Don Manuel has nothing but scorn for the carvings of the townspeople, crass imitations inspired by commerce rather than the soul. But it is hard to criticize an activity that so obviously has transformed the living conditions of the villagers for the better. After all, times were not always so good for Don Manuel or for the three villages that now devote themselves to such wood carvings. The old master gets a sorrowful look on his face when he remembers the years of poverty that he endured, traveling the far reaches of the Mexican republic toiling at poorly paid jobs. In today’s era of revived Zapatista mystique, he is exactly the sort of person who, as a young man, might have swelled the ranks of immigrants to the United States or turned to the radical guerrilla movements for which Oaxaca is famed.

But the happy story of this master carver and his acolytes is being repeated in small towns throughout the state of Oaxaca, famed for the cultural richness of its indigenous culture. And while Oaxaca is especially fertile cultural terrain, the seeds of an artisan revival are sown throughout the indigenous communities of Mexico, from Chiapas in the south to Chihuahua in the north. All are tribute to a happy marriage of local culture and global commerce.

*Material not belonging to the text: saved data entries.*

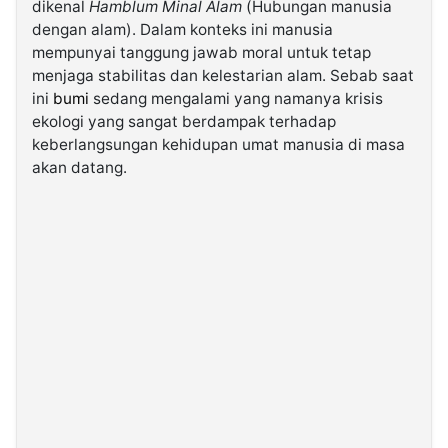
dikenal
Hamblum Minal Alam
(Hubungan manusia
dengan alam). Dalam konteks ini manusia
©
mempunyai tanggung jawab moral untuk tetap
Kabarbaru.co
menjaga stabilitas dan kelestarian alam. Sebab saat
-
2026
ini
bumi
sedang mengalami yang namanya krisis
ekologi yang sangat berdampak terhadap
keberlangsungan kehidupan umat manusia di masa
PT.
Kabarbaru
akan datang.
Media
Holding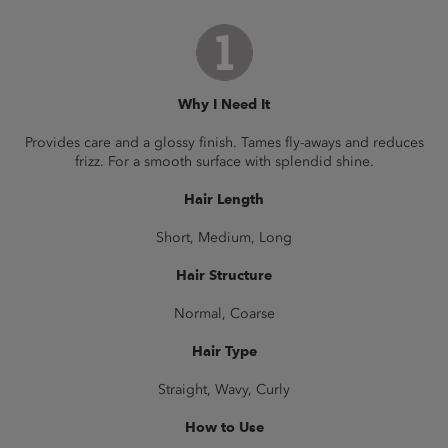
Why I Need It
Provides care and a glossy finish. Tames fly-aways and reduces
frizz. For a smooth surface with splendid shine.
Hair Length
Short, Medium, Long
Hair Structure
Normal, Coarse
Hair Type
Straight, Wavy, Curly
How to Use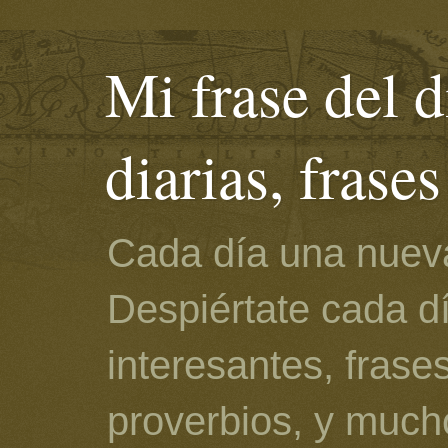
Mi frase del d
diarias, frase
Cada día una nueva
Despiértate cada d
interesantes, frase
proverbios, y much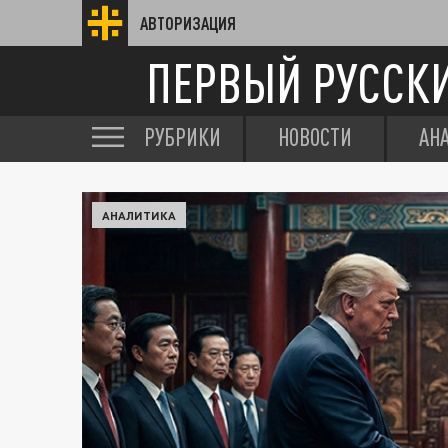
АВТОРИЗАЦИЯ
ПЕРВЫЙ РУССК
РУБРИКИ
НОВОСТИ
АН
АНАЛИТИКА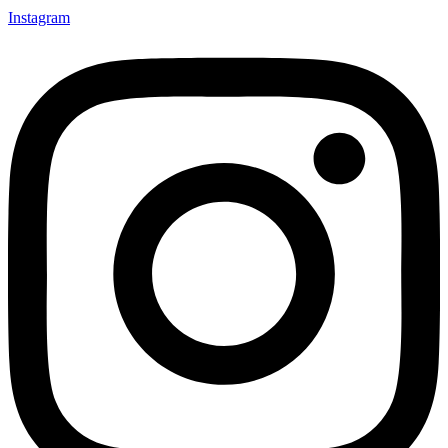
Instagram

There are about 10 million people who speak an Indian language scattered throughout Mexico. They are mostly rural, often isolated, poor and score the lowest on every social index imaginable. Yet, they also are Mexico’s cultural treasure, something that lends a mystical air to the country. It would be a terrible mistake to think that these Mexicans, because they are Indians, are somehow unable to respond to the opportunities offered by inclusion in the modern world. And it is a mistake to assume that the modern global economy cannot accept them on their own cultural terms.

Mexican President Vicente Fox and Marcos have more in common than they may care to admit. They are both charismatic leaders who enjoy extraordinary moral legitimacy: Marcos because he vindicates the dignity of a long-neglected people and Fox because he vindicates the Mexican people’s longing for democracy. As the soldiers of Marcos’ movement journey toward Mexico City, the nation holds its breath. Never have two men had a greater opportunity to offer up their considerable political prestige to the cause of men like Don Manuel and the millions like him who are waiting for their moment in the sun.